I'm not a huge Sofia Coppola fan, but sometimes she really says something in her movies that I haven't heard before. Lost in Translation is one of those movies. I'm not a super great movie critic nor am I really great at analizing movies, but on occasion, I like to analize, especially with movies such as Lost in Translation. I can't recommend the movie to anyone because it has some nudey parts that were just not needed, unless she was trying to say that all men are dogs and after one thing--in that case, she said it loudly and clearly. But other parts were hauntingly right on. But I'm rambling. The reason I bring it up is because there's a great line Bill Murray's character says when Scarlett Johanson's character asks him about what it's like to have children. He says, "Your life, as you know it... is gone. Never to return. But they learn how to walk, and they learn how to talk... and you want to be with them. And they turn out to be the most delightful people you will ever meet in your life." That's how I feel about my children.

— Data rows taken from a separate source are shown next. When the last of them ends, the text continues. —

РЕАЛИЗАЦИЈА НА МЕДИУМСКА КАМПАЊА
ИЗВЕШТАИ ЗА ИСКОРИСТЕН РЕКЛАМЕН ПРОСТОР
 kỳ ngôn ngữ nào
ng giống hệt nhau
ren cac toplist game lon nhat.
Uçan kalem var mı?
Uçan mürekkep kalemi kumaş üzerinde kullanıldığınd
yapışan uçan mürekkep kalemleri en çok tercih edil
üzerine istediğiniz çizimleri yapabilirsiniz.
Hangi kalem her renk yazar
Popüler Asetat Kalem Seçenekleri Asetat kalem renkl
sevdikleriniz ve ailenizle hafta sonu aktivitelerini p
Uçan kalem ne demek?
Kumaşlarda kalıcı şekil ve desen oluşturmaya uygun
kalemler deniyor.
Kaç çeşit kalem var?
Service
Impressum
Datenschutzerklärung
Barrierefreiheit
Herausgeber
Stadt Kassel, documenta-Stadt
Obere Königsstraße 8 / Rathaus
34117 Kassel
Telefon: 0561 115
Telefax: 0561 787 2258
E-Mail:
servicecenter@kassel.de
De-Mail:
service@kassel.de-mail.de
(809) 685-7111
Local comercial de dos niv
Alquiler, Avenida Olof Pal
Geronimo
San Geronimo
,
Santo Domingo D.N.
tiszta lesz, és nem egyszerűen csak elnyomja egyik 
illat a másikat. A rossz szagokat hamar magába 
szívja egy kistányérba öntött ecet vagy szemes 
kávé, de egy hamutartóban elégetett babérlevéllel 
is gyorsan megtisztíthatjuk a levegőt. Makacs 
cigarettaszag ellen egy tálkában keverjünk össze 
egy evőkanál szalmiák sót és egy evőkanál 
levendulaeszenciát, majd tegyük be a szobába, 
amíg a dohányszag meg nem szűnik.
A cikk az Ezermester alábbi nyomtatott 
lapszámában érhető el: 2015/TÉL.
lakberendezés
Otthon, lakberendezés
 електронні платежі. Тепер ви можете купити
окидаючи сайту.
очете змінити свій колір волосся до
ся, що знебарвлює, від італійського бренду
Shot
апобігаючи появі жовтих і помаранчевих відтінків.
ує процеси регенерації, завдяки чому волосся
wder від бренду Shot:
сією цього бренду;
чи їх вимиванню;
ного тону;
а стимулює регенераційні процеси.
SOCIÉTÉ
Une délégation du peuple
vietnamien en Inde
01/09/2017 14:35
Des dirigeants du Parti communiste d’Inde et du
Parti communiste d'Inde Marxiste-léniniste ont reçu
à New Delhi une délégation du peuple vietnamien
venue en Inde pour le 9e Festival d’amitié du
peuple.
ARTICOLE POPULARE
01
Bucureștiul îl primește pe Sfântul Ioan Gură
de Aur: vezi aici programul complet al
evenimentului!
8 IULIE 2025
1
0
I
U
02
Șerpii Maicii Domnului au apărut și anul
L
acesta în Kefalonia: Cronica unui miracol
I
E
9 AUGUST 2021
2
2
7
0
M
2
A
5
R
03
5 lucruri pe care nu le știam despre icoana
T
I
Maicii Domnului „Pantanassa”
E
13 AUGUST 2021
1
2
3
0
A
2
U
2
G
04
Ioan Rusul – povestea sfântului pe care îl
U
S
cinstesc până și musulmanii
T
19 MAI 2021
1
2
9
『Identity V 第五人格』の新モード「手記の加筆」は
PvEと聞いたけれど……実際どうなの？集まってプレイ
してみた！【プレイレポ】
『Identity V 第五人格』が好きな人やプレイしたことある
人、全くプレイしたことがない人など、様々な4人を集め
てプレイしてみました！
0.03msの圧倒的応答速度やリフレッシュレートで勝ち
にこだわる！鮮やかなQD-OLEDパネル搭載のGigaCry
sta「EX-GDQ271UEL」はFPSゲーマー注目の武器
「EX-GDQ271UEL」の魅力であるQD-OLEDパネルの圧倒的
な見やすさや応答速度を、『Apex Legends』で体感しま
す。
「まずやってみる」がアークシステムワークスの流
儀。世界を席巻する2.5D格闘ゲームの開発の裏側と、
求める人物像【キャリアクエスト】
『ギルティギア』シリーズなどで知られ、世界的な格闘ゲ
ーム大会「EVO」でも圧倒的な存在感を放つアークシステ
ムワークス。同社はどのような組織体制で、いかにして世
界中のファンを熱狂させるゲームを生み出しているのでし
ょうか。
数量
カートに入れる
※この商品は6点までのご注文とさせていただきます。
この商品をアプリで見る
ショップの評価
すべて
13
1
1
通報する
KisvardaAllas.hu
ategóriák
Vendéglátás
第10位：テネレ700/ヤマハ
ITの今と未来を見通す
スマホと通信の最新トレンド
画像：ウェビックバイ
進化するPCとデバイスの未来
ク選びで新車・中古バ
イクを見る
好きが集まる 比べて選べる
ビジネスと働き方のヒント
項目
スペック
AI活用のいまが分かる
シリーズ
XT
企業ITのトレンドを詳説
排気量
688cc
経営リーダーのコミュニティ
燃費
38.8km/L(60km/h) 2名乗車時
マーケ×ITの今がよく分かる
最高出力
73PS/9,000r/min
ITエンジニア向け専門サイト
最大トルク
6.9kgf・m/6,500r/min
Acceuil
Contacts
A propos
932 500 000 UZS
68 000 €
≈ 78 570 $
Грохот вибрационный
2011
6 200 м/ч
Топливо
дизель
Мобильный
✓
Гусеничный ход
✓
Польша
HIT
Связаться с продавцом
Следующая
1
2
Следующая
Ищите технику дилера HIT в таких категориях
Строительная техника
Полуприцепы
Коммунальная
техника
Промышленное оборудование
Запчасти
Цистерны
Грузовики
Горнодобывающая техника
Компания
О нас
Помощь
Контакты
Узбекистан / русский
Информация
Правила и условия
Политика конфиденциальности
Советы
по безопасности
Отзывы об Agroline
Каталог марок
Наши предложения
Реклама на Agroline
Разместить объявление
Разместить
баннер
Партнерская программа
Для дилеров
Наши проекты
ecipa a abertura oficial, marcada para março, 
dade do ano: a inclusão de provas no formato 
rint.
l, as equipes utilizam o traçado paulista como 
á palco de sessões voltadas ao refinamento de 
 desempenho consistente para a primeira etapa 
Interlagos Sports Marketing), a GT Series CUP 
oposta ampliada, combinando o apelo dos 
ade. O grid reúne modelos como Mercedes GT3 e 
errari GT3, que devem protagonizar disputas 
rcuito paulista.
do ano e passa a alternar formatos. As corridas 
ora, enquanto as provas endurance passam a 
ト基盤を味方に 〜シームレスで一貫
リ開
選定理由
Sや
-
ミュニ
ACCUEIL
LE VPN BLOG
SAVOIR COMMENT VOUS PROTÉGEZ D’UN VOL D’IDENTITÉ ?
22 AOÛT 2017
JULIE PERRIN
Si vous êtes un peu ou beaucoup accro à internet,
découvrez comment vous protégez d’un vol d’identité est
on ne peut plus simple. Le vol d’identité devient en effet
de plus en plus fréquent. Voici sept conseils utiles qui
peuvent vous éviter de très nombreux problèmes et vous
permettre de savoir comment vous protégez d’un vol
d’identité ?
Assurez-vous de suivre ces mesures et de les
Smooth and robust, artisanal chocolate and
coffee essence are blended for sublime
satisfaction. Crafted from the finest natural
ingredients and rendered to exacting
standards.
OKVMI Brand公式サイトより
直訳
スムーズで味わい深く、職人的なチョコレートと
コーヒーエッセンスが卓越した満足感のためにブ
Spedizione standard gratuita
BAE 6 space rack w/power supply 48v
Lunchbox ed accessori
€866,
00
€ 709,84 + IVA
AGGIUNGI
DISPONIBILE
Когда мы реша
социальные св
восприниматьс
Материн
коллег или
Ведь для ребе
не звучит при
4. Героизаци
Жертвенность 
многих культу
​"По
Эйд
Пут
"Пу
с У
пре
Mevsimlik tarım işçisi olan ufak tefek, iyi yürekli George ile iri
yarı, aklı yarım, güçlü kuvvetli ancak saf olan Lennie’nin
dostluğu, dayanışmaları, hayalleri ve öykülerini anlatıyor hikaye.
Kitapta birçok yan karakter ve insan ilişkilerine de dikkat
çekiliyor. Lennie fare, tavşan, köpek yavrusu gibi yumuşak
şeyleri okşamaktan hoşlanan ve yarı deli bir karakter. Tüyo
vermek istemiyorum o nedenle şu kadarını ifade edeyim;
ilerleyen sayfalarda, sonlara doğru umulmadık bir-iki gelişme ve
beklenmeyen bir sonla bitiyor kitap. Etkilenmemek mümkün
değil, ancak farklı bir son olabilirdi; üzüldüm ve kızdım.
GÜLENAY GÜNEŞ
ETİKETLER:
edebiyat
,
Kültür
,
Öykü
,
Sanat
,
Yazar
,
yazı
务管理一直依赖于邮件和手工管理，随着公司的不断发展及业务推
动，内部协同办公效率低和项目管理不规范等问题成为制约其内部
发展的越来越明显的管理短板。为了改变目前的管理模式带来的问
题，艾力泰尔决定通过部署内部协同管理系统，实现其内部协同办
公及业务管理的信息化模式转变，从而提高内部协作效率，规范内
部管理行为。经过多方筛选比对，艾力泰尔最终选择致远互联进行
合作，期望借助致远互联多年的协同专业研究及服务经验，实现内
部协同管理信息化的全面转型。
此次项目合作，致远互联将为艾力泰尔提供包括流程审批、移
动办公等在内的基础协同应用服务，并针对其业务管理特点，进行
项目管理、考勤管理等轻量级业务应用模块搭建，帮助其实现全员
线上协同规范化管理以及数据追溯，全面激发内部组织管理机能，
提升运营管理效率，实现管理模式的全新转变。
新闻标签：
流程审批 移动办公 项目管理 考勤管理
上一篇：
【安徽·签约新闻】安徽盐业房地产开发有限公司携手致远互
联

Yesterday, I took my girls to the movies, Transformers to be exact. I'm not sure I've ever had so much fun at a movie. The girls were enthralled. Lilia has a best friend who is a boy. And Lilia knows that Bracken likes the Transformers. So she was carefully watching the movie as if so she could discuss it with Bracken later. She said to me, "I'm going to tell Bracken that I saw Transformers at the movies." Then later she'd ask me, "Who were the good guys again?" I'd tell her, "the Autobots." And she'd say, "And who were the bad guys?" "The Decepticons." She asked me those questions all the way home, each time trying hard to remember the names. Maybe it's a stage, but I really hope my girls always stay as cool as they are now. They love being with us, and we love being with them. I hope they don't become teenagers who think they're too cool to be with their parents.
Later we went to dinner, and Lilia kept saying she was having so much fun. I just want to live in those moments. I did catch a quick glimpse of what the teenage years might look like, however, this summer at Lagoon. I took Lilia and some of her older cousins to stand in line to ride The Bat (or whatever it was called), a family friendly roller coaster. While in line, I was teaching all my nieces and nephews some of my sweet dance moves I learned in the 90s. I whipped out the Roger Rabbit, Silly Feet, the Running Man--I was really grooving. I look over at Lilia and her face is bright red. She puts her arms out and tries to stop me from dancing. She starts pulling me and says, "Mom, come over here. Come stand by me over here." I think she was embarrassed. Embarrassed. Of me. Can you believe it? She's 4. I thought the nieces and nephews thought I was cool, but maybe I wasn't. Well, if Lilia is going to get embarrassed by my dancing, wait until she's a teenager. You'd better believe I'm volunteering to chaperone her prom. And then I'm bringing out the big guns: the moon walk. Aaah yeah.